Author: Vanora Bennett

Wind generators generate energy in the field
  • EBRD, the European Commission and partners plan mechanism to accelerate Ukraine renewable energy investments
  • Letters of intent signed at Ukraine Recovery Conference in Rome
  • Once implemented, mechanism could mobilise €1.5 billion of investments for 1 GW capacity

The EBRD and development partners are developing a key mechanism to accelerate renewable energy investments in Ukraine that will deliver secure and clean energy. Ukraine urgently needs new generation capacity after Russian attacks have devastated the power sector, causing a significant deficit in generation capacity.

The Ukraine Renewable Energy Risk Mitigation Mechanism (URMM) was heralded at the Ukraine Recovery Conference (URC) in Rome when the EBRD, which is structuring and channelling donor funds to the mechanism, signed letters of intent with key donors – the European Union and The Netherlands – on moving forward.
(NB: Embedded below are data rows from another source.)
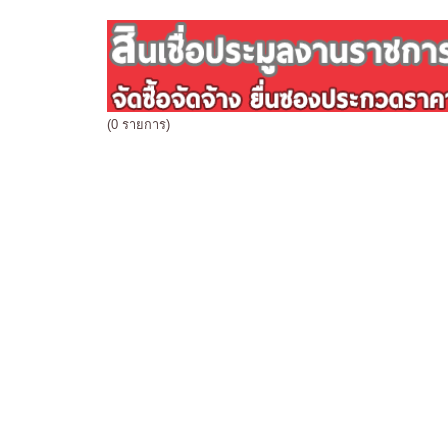
(0 รายการ)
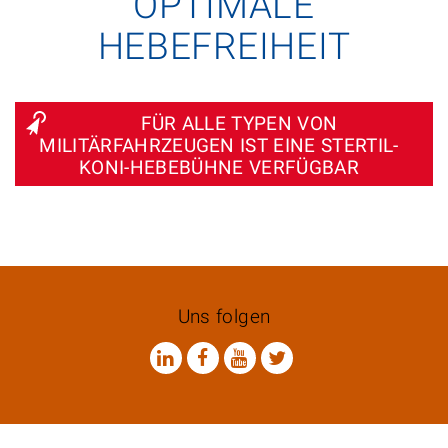
OPTIMALE
HEBEFREIHEIT
FÜR ALLE TYPEN VON
MILITÄRFAHRZEUGEN IST EINE STERTIL-
KONI-HEBEBÜHNE VERFÜGBAR
Uns folgen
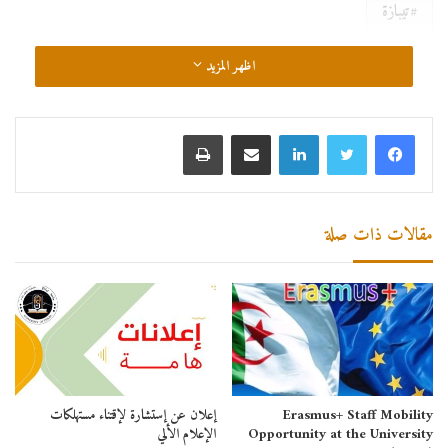
تيبازة
اظهر المزيد
لينكدإن
مشاركة عبر البريد
طباعة
مقالات ذات صلة
Erasmus+ Staff Mobility
إعلان عن إستشارة لإقتناء مستهلكات
Opportunity at the University
الإعلام الألي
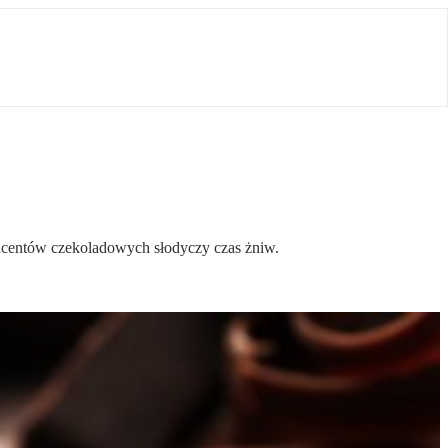
ducentów czekoladowych słodyczy czas żniw.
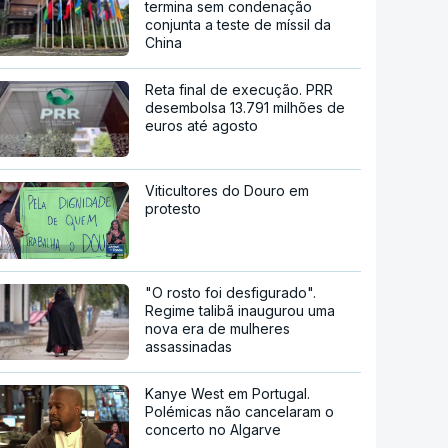
termina sem condenação
conjunta a teste de míssil da
China
Reta final de execução. PRR
desembolsa 13.791 milhões de
euros até agosto
Viticultores do Douro em
protesto
"O rosto foi desfigurado".
Regime talibã inaugurou uma
nova era de mulheres
assassinadas
Kanye West em Portugal.
Polémicas não cancelaram o
concerto no Algarve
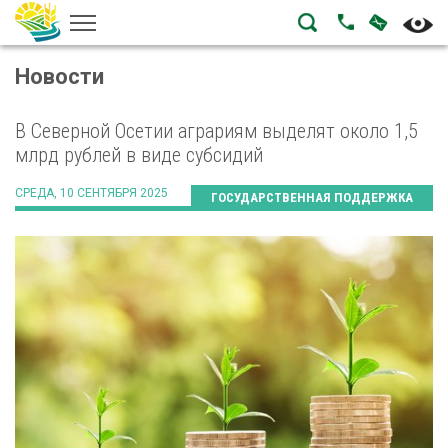
НАПИСА
ПОЗВОНИТЬ
Новости
В Северной Осетии аграриям выделят около 1,5
млрд рублей в виде субсидий
СРЕДА, 10 СЕНТЯБРЯ 2025
ГОСУДАРСТВЕННАЯ ПОДДЕРЖКА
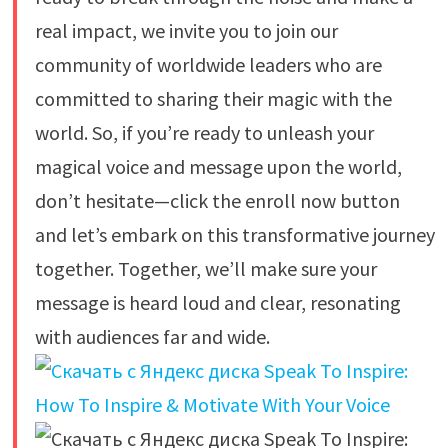
real impact, we invite you to join our
community of worldwide leaders who are
committed to sharing their magic with the
world. So, if you’re ready to unleash your
magical voice and message upon the world,
don’t hesitate—click the enroll now button
and let’s embark on this transformative journey
together. Together, we’ll make sure your
message is heard loud and clear, resonating
with audiences far and wide.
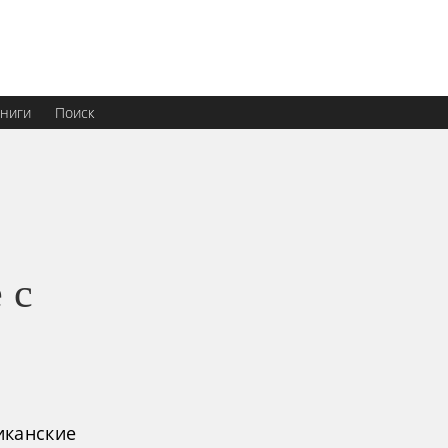
ниги
Поиск
 с
иканские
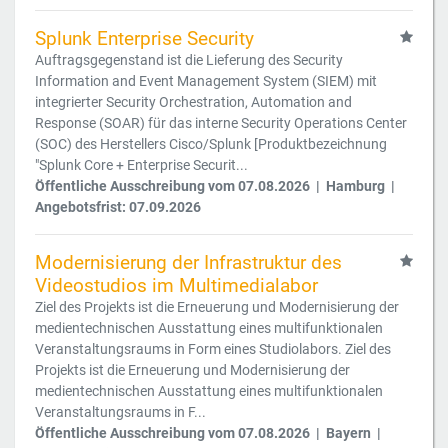
Splunk Enterprise Security
Auftragsgegenstand ist die Lieferung des Security
Information and Event Management System (SIEM) mit
integrierter Security Orchestration, Automation and
Response (SOAR) für das interne Security Operations Center
(SOC) des Herstellers Cisco/Splunk [Produktbezeichnung
"Splunk Core + Enterprise Securit...
Öffentliche Ausschreibung vom 07.08.2026 | Hamburg |
Angebotsfrist: 07.09.2026
Modernisierung der Infrastruktur des
Videostudios im Multimedialabor
Ziel des Projekts ist die Erneuerung und Modernisierung der
medientechnischen Ausstattung eines multifunktionalen
Veranstaltungsraums in Form eines Studiolabors. Ziel des
Projekts ist die Erneuerung und Modernisierung der
medientechnischen Ausstattung eines multifunktionalen
Veranstaltungsraums in F...
Öffentliche Ausschreibung vom 07.08.2026 | Bayern |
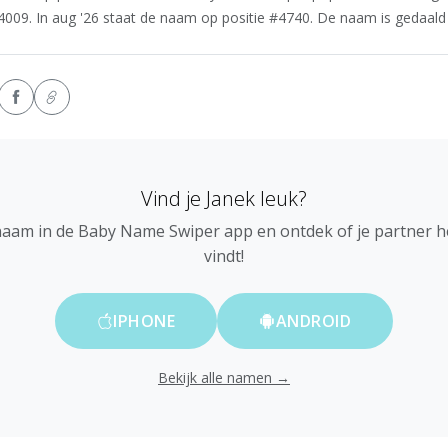
4009. In aug '26 staat de naam op positie #4740. De naam is gedaald i
Vind je Janek leuk?
naam in de Baby Name Swiper app en ontdek of je partner 
vindt!
IPHONE
ANDROID
Bekijk alle namen →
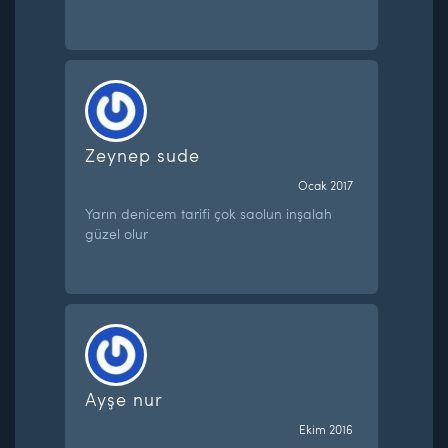
Zeynep sude
Ocak 2017
Yarın denicem tarifi çok saolun inşalah
güzel olur
Ayşe nur
Ekim 2016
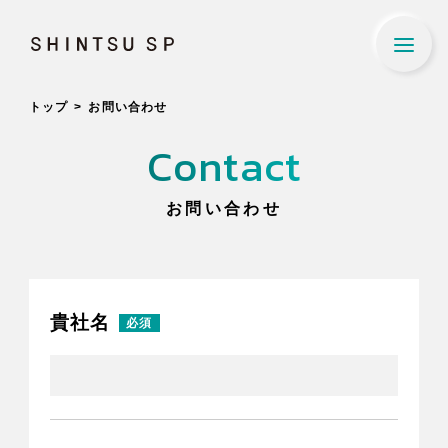
SHINTSU SP
トップ
お問い合わせ
About Us
Contact
新通エスピーについて
Our Business
お問い合わせ
事業内容
Company Profile
貴社名
会社概要
Recruit
採用情報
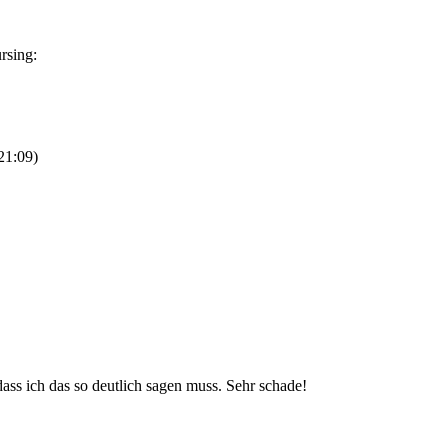
21:09
)
 dass ich das so deutlich sagen muss. Sehr schade!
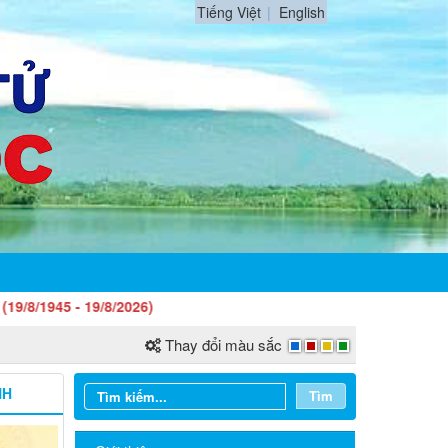
Tiếng Việt
English
- 19/8/2026)
Thay đổi màu sắc
NH
Tìm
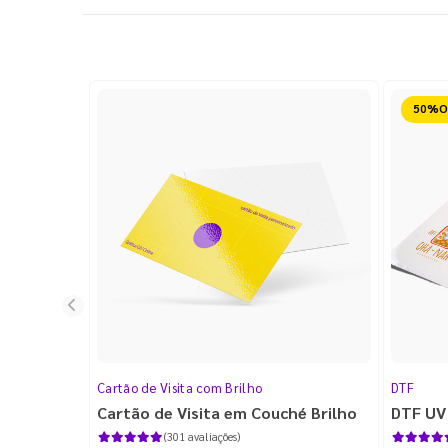
Reduz
Cartão de Visita com Brilho
DTF
Cartão de Visita em Couché Brilho
DTF UV
(301 avaliações)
Reflecting their shared commitment to supporting the development of the power sector in Ukraine, this initiative brings together the expertise of the EBRD, key donors, development partners (notably the International Finance Corporation (IFC) and the World Bank), and the Ukraine Donor Platform’s Business Advisory Council. Inputs from the EUEA (European Ukrainian Energy Agency), UWEA (Ukrainian Wind Energy Agency) and Green Deal Ukraïna also helped shape the initiative.

Once implemented, the mechanism is expected to support 1 GW of new renewable energy capacity, potentially mobilising €1.5 billion in investments.
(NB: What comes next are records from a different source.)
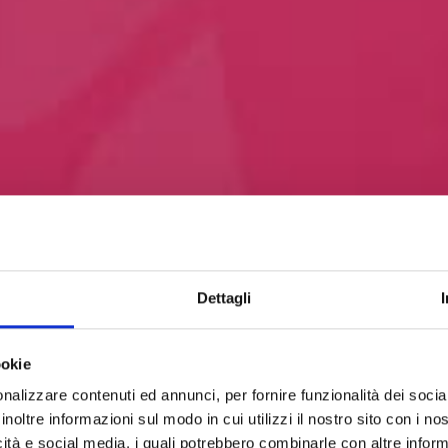
Dettagli
ookie
nalizzare contenuti ed annunci, per fornire funzionalità dei socia
inoltre informazioni sul modo in cui utilizzi il nostro sito con i n
icità e social media, i quali potrebbero combinarle con altre inform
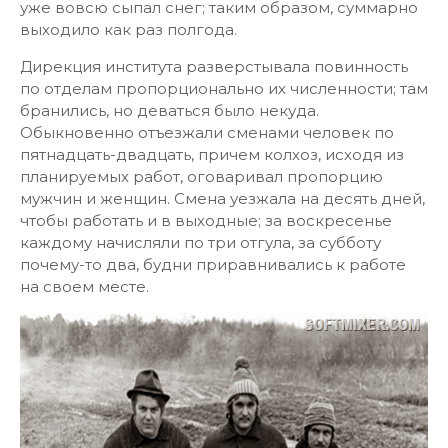
уже вовсю сыпал снег; таким образом, суммарно
выходило как раз полгода.
Дирекция института разверстывала повинность
по отделам пропорционально их численности; там
бранились, но деваться было некуда.
Обыкновенно отъезжали сменами человек по
пятнадцать-двадцать, причем колхоз, исходя из
планируемых работ, оговаривал пропорцию
мужчин и женщин. Смена уезжала на десять дней,
чтобы работать и в выходные; за воскресенье
каждому начисляли по три отгула, за субботу
почему-то два, будни приравнивались к работе
на своем месте.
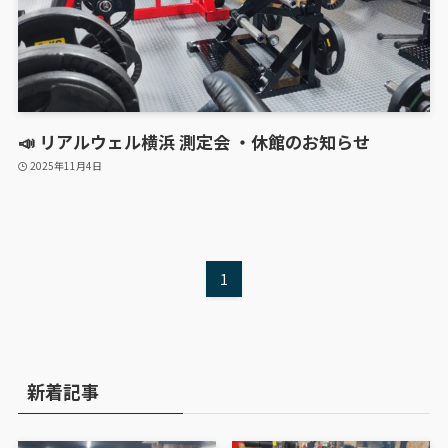
📣 リアルウェル横浜 測定会 ・休館のお知らせ
2025年11月4日
1
新着記事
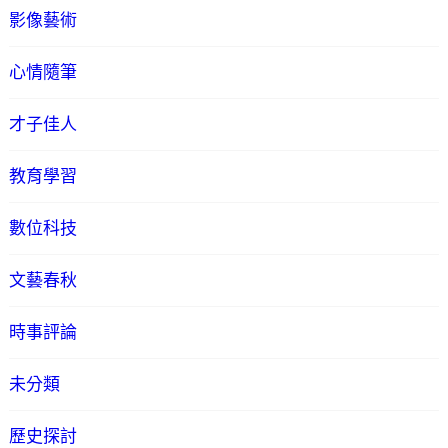
影像藝術
心情隨筆
才子佳人
教育學習
數位科技
文藝春秋
時事評論
未分類
歷史探討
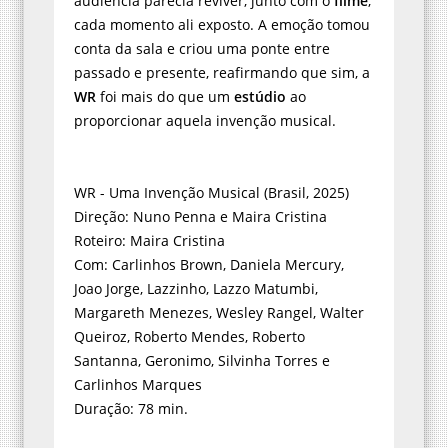
audiência parecia reviver, junto com o
filme
,
cada momento ali exposto. A emoção tomou
conta da sala e criou uma ponte entre
passado e presente, reafirmando que sim, a
WR
foi mais do que um
estúdio
ao
proporcionar aquela invenção musical.
WR - Uma Invenção Musical (Brasil, 2025)
Direção: Nuno Penna e Maira Cristina
Roteiro: Maira Cristina
Com: Carlinhos Brown, Daniela Mercury,
Joao Jorge, Lazzinho, Lazzo Matumbi,
Margareth Menezes, Wesley Rangel, Walter
Queiroz, Roberto Mendes, Roberto
Santanna, Geronimo, Silvinha Torres e
Carlinhos Marques
Duração: 78 min.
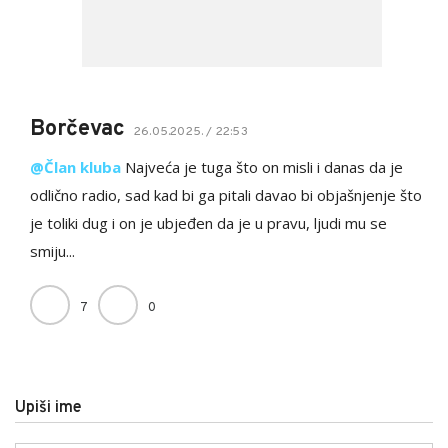
Borčevac
26.05.2025. / 22:53
@Član kluba
Najveća je tuga što on misli i danas da je
odlično radio, sad kad bi ga pitali davao bi objašnjenje što
je toliki dug i on je ubjeđen da je u pravu, ljudi mu se
smiju...
7
0
Upiši ime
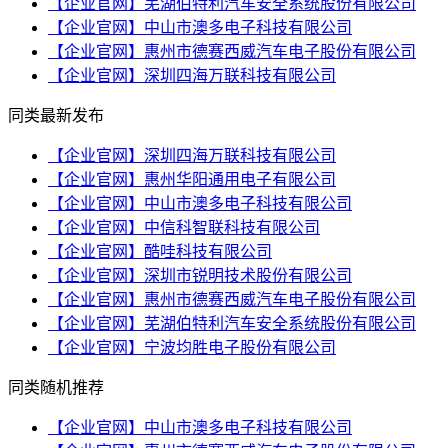
【企业官网】芜湖伯特利汽车安全系统股份有限公司
【企业官网】中山市澳多电子科技有限公司
【企业官网】惠州市德赛西威汽车电子股份有限公司
【企业官网】深圳四海万联科技有限公司
同类最新发布
【企业官网】深圳四海万联科技有限公司
【企业官网】惠州华阳通用电子有限公司
【企业官网】中山市澳多电子科技有限公司
【企业官网】中信科智联科技有限公司
【企业官网】酷哇科技有限公司
【企业官网】深圳市锐明技术股份有限公司
【企业官网】惠州市德赛西威汽车电子股份有限公司
【企业官网】芜湖伯特利汽车安全系统股份有限公司
【企业官网】宁波均胜电子股份有限公司
同类随机推荐
【企业官网】中山市澳多电子科技有限公司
Fundraising among donors has already started and will accelerate. The European Union has approved €180 million to support the mechanism under its Ukraine Investment Framework (UIF) and The Netherlands aims to provide grants of €12 million. Germany, Norway, Sweden, and Switzerland are also considering supporting the initiative.

The URMM incentivises investments in renewable energy by stabilising revenues for developers. Although Ukraine has strong renewable energy potential and its Energy Strategy until 2050 emphasises the importance of new renewables, the risk of price volatility has held back investment. By giving generators and investors greater confidence in future revenues, this mechanism is expected to bring a wave of investments in renewables to Ukraine. The mechanism will be open to all financial institutions to lend to the selected projects.
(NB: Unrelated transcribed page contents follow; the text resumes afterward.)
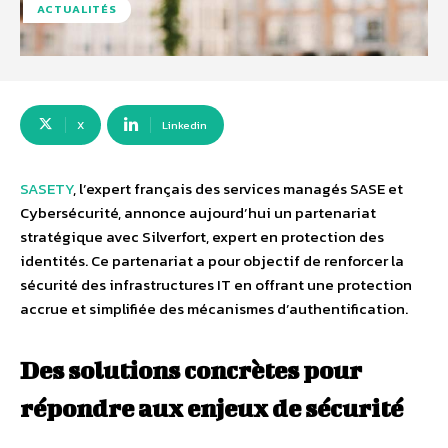
ACTUALITÉS
X
Linkedin
SASETY
, l’expert français des services managés SASE et
Cybersécurité, annonce aujourd’hui un partenariat
stratégique avec Silverfort, expert en protection des
identités. Ce partenariat a pour objectif de renforcer la
sécurité des infrastructures IT en offrant une protection
accrue et simplifiée des mécanismes d’authentification.
Des solutions concrètes pour
répondre aux enjeux de sécurité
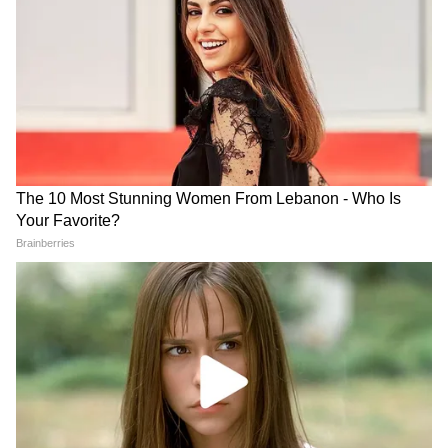
LATEST VIDEOS
Atiq Ahmed के बेटे की मौत पर घर पहुंचे
Akhilesh Yadav के विधायक, जमकर हो रही
फजीहत!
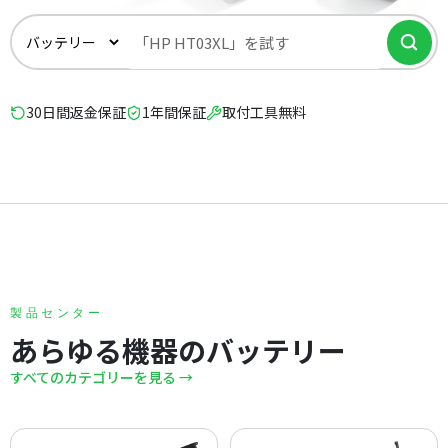
30日間返金保証
1年間保証
取付工具無料
製品センター
あらゆる機器のバッテリー
すべてのカテゴリーを見る →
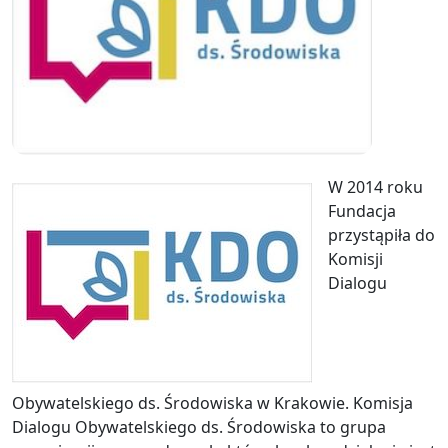
W 2014 roku
Fundacja
przystąpiła do
Komisji
Dialogu
Obywatelskiego ds. Środowiska w Krakowie. Komisja
Dialogu Obywatelskiego ds. Środowiska to grupa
Participating projects are expected to be selected via auctions. The EBRD – a long-standing supporter of renewable energy in Ukraine through investments and policy dialogue - has significant experience of supporting these competitive bidding processes, having already supported 17 auctions in 9 countries for a total capacity of more than 8 GW under its Renewable Energy Market Accelerator.

Alongside the mechanism, targeted technical assistance will be provided to the Ukrainian government that will help set up an effective national support scheme to enable investments in new renewable energy generation capacity without the need for the URMM. This aligns with the European Commission February statement on reform acceleration, especially in the energy sector. EU accession related reforms, including on renewable energy, is part of the broader reform drive supported by this initiative. Market integration and energy reforms will help to create a more attractive investment environment.

The EU UIF funding for the URMM is one of three new programmes to be implemented by the EBRD to be announced at the URC. Another is the UIF Financial Inclusion Recovery Programme, providing €200 million of guarantees with which €2 billion of lending to small- and medium-sized enterprises (SMEs) is targeted. The third is the SME Recovery Programme, providing €45 million to facilitate lending of €135 million for SMEs.

The EBRD has deployed €7.2 billion in Ukraine since February 22, when Russia began its war on Ukraine. It has also secured approval from its Board of Governors for a €4 billion capital increase to enable it to continue making around €1.5 billion a year available to the country in wartime, with the potential to step up further once reconstruction begins.